Raised in Oakland, California, Hannah Gordon grew up a fan of the Raiders. She even worked for the team as a law clerk in 2006. To this day, however, Gordon considers herself a fan of the San Francisco 49ers—as she should. After all, she’s the organization’s general counsel. In her role, Gordon oversees the team’s and the stadium management company’s legal, risk management, and external affairs functions, as well as the team’s museum, youth football, STEAM education, and community relations departments.
“When I worked at the NFL league office, I wanted to see good, close games, regardless of who won,” Gordon says. “At a team, you are just that: a collective invested in winning together.”
This idea of a level playing field applies to all aspects of the San Francisco 49ers as both a team and an organization. That’s why, since joining the 49ers, Gordon has played a significant role in ensuring women and people of color receive more opportunities in the world of professional sports. During her discussion with Modern Counsel, she went into detail about several of the team’s diversity and inclusion (D&I) initiatives, and where she sees it all going from here.
What are your highest priorities when it comes to D&I as it relates to your role within the 49ers?
It’s not any formal part of my role within the 49ers. It evolved naturally. My goal is for us to win Super Bowl championships. To succeed, you need to have a diverse group of people. If you don’t have different perspectives, then you don’t have intellectual diversity. Without that, you can’t build the best team.
One of the more notable D&I initiatives is the diverse slate interviewing policy, which ensures that women and people of color are considered for every full-time business operations position. What has the response been in its first year?
We feel really good about it. Everyone here has embraced it wholeheartedly, which is important. However, a year in is too early to be looking at outcome, especially in a small company like this. We focus more on process than outcome at this stage. I’m curious to see where we are in about another four years. I think five years is probably the right mark for sufficient data.
The 49ers are also the first—and so far only—NFL team to take the equal pay pledge. What was the conversation like leading up to that?
Our manager of corporate communications, Emily Lucas, actually found that opportunity for us. I love that we’re in an organization where people bring forward ideas like that and where young women like Emily feel comfortable saying, “Hey, this something cool that we could participate in.” Everybody was on board immediately.
Do you think other teams will follow the same example the 49ers have set for the pledge in the near future?
That was something that was a focus of the Obama administration, and as far as I know, the pledge is no longer on the White House web page. So I have no way of knowing who else has committed.
To me, it is not about opportunities for women alone. The real question is: Is there a fellow human being who does not have a voice, and what is my responsibility to use my voice for them?
Another one of the 49ers’ D&I initiatives is the Denise DeBartolo York Fellowship, which you recently played a role in broadening. How did that come about?

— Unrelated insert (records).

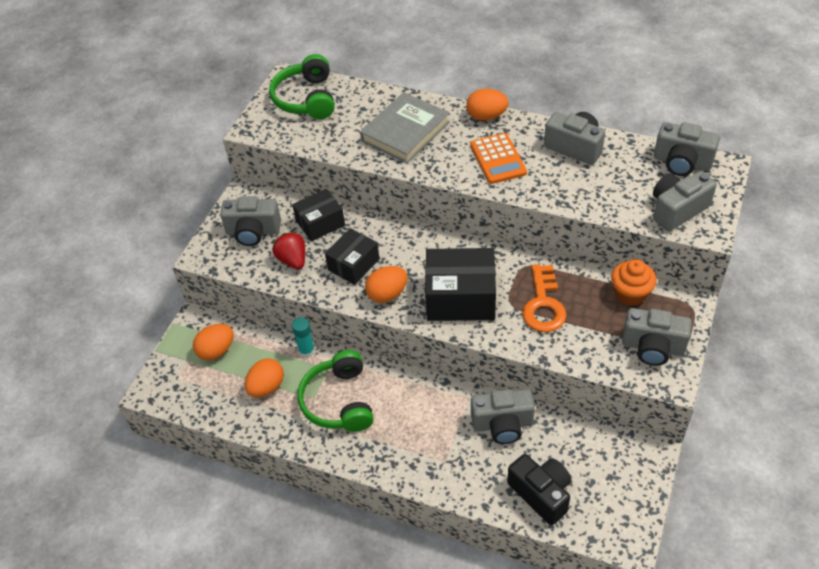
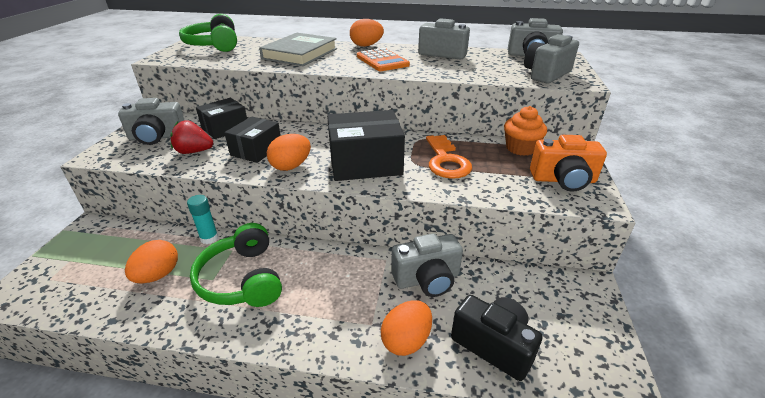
camera: 15 degrees left, 15 degrees down
(216, 351) = (106, 248): orange egg -> orange egg (406, 340)
(293, 260) = (194, 151): red strawberry -> red strawberry turned 45 degrees counterclockwise
(652, 347) = (563, 180): grey camera -> orange camera

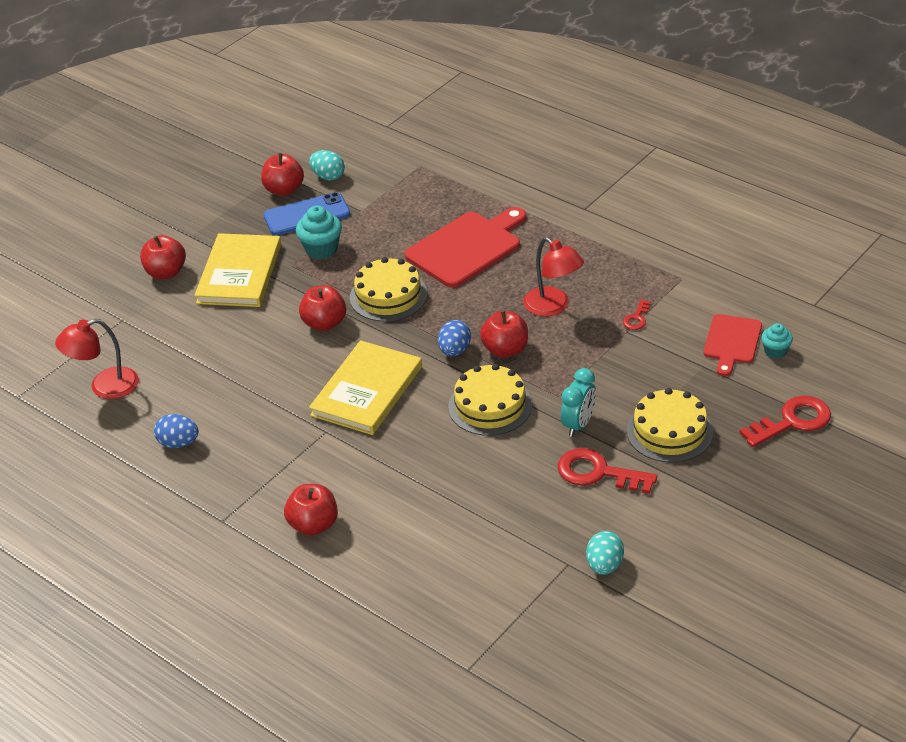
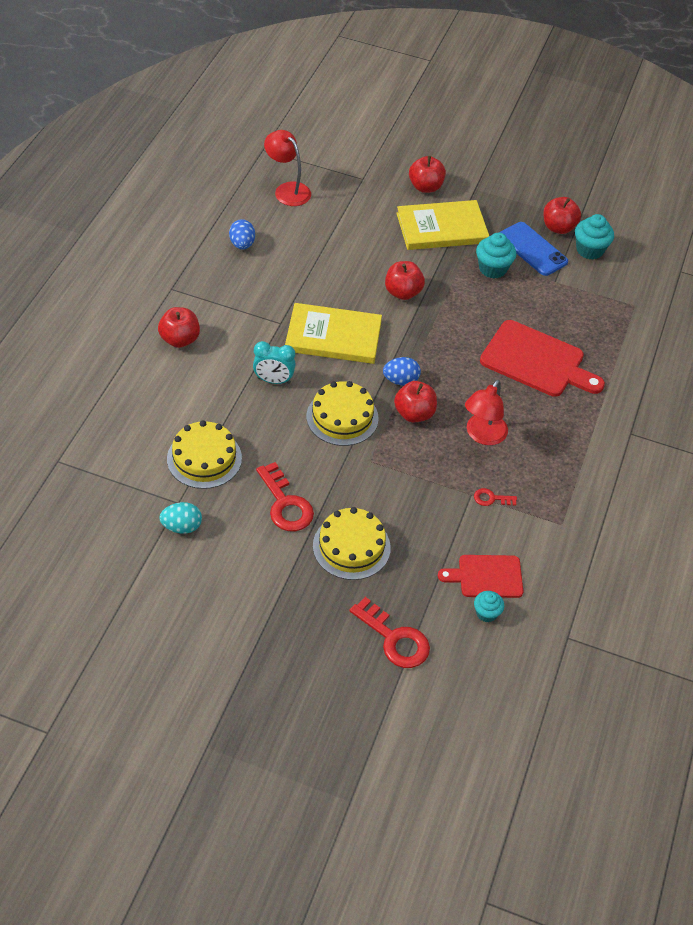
camera: 65 degrees right, 10 degrees up
(328, 176) = (589, 250): turquoise egg -> turquoise cupcake
(388, 296) = (452, 323): yellow cake -> yellow cake (204, 458)
(578, 425) = (339, 480): turquoise clock -> turquoise clock (273, 380)
(598, 473) = (285, 504): red key -> red key turned 150 degrees clockwise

For the first several years of the program, it was a fellowship for a young woman to come in as a one-year intern in the marketing department with the hopes that she would become a full-time employee if there was an added headcount to that department. Then, two years ago, the football administration department asked if they could use the fellowship, and that is just one example of how the men at this team are equally committed to creating opportunities for women. The following year, we looked at what we can do to make this program
more impactful.
We decided to make it a rotational program. The fellow last year rotated for two months among six different departments, where women have historically been underrepresented in sports. The hope there was that you bring in somebody and you expose them to these areas they might not have otherwise been exposed to in hopes that they can become a full-time employee at some point. You’re building a pipeline of talent in the areas where you don’t typically see a lot of women.

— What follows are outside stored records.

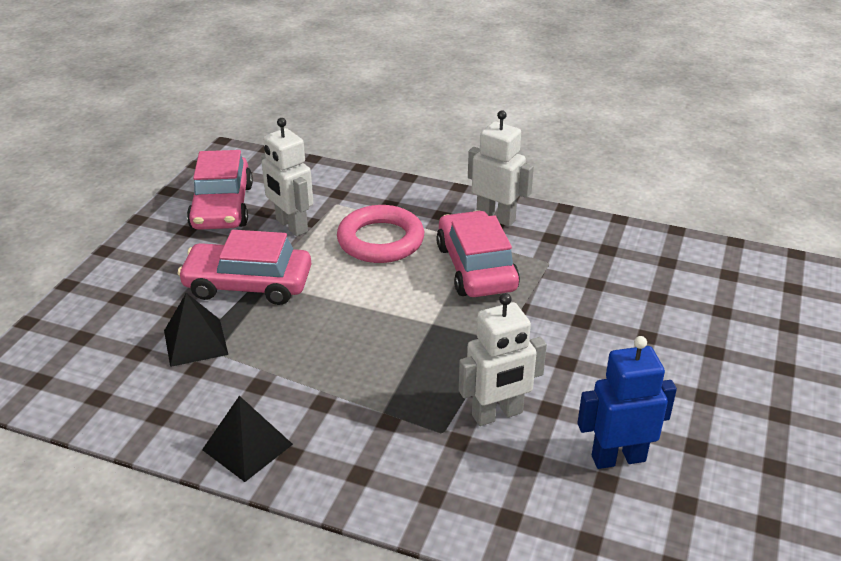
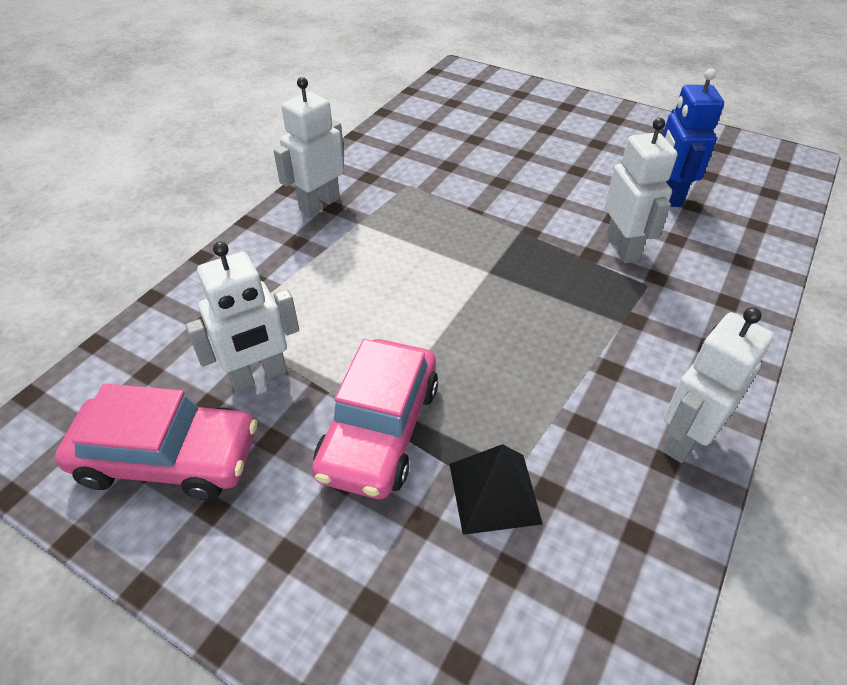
camera: 80 degrees left, 10 degrees up
(247, 447) = (684, 438): black pyramid -> white robot
(380, 240) = (327, 294): pink ring -> none
(476, 267) = (403, 230): pink car -> none

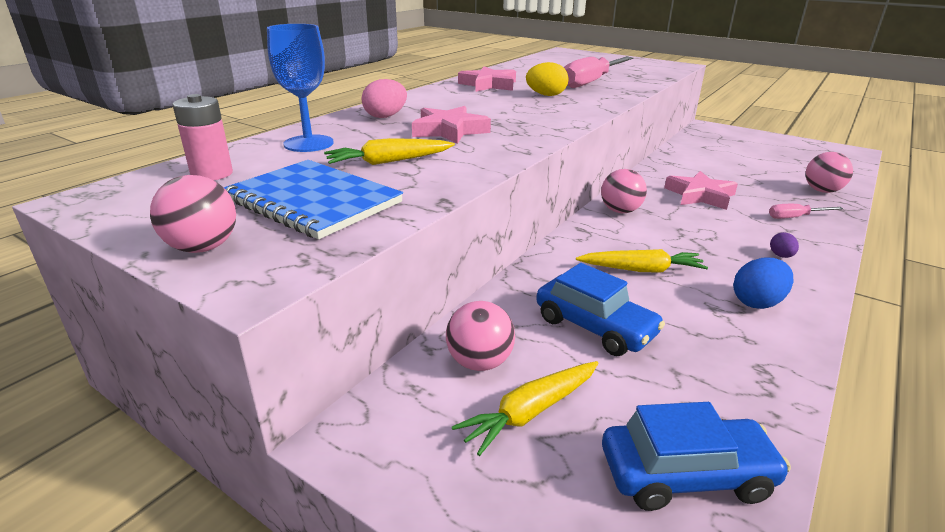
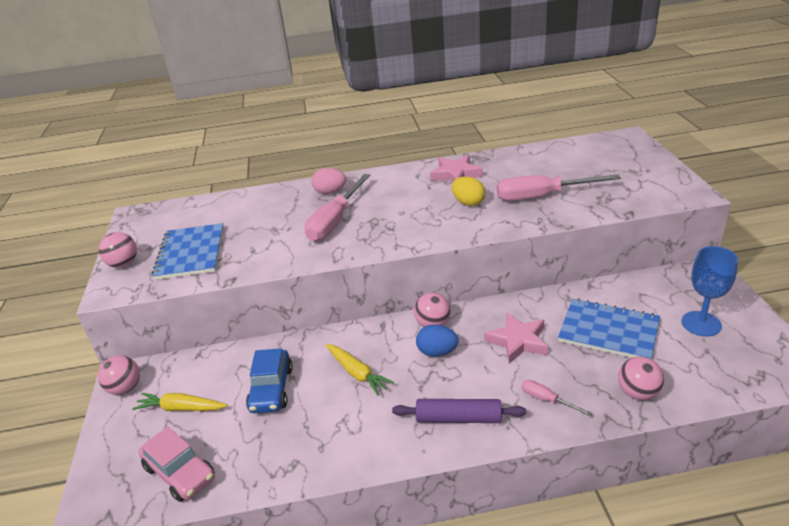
camera: 50 degrees right, 5 degrees up
(212, 174) = (189, 214): pink battery -> none
(308, 143) = (256, 205): blue goblet -> blue goblet (701, 324)
(389, 162) = (262, 237): yellow carrot -> none
(449, 131) = (335, 221): pink star -> pink screwdriver
(479, 362) = (202, 374): pink ball -> pink ball (125, 388)
(686, 475) = (180, 473): blue car -> pink car
(734, 169) = (608, 331): none -> blue notebook
(757, 302) = (371, 434): blue egg -> blue egg (437, 352)
(781, 256) = (458, 418): purple egg -> purple rolling pin

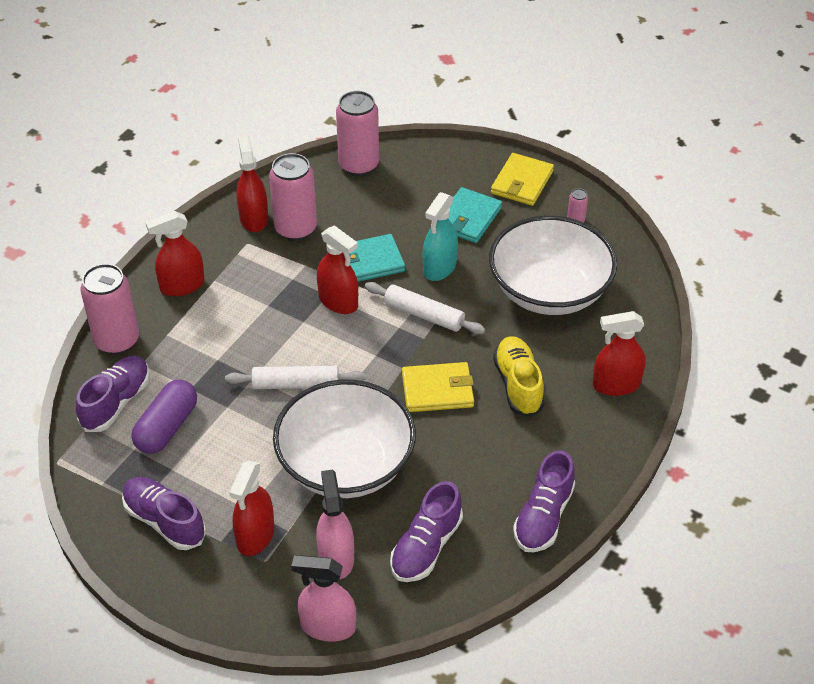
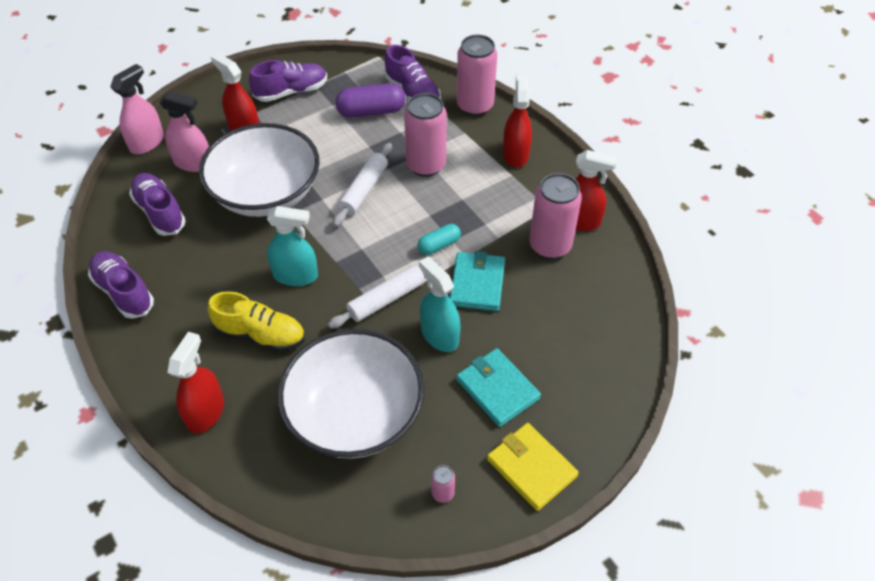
camera: 115 degrees right, 5 degrees up
(167, 427) = (371, 111): purple capsule -> purple capsule turned 60 degrees counterclockwise
(338, 302) = (439, 245): red spray bottle -> turquoise capsule
(358, 165) = (624, 325): pink can -> pink can (426, 165)
(437, 390) = (295, 275): yellow wallet -> turquoise spray bottle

What’s a typical day like for a Denise DeBartolo fellow? Does their routine stay fairly similar throughout that period, even as they’re moving throughout different departments?
For our current fellow, once a week, she meets with Harpreet Basran in human resources, who is the liaison for this program. Once a month, I meet with her for an executive mentoring lunch. Then, it all depends on what department she’s currently in.
When she was in premium sales, she was out there cold-calling people and selling suites and seat licenses. I will never forget the smile on her face when she told mer about her first sale, then the way she was grinning ear to ear almost a year later when she was hired full-time as an associate producer in 49ers Studios.
Was creating these kinds of opportunities for women a part of your work before you came to the 49ers, or has it increased over time?
It increased because I have the power to do something about it now. To me, it is not about opportunities for women alone. The real question is: Is there a fellow human being who does not have a voice, and what is my responsibility to use my voice for them?
It may be something small like I have been hounding the league office for a year on stadium locker rooms for female staff on away games and female on-field apparel. The people who are affected would never complain.
They are working on it. We all have something that we can do locally to help others, but we have to keep the perspective global. Equity is not an issue in one industry; it is an issue in the fabric of our culture and in our country and our world.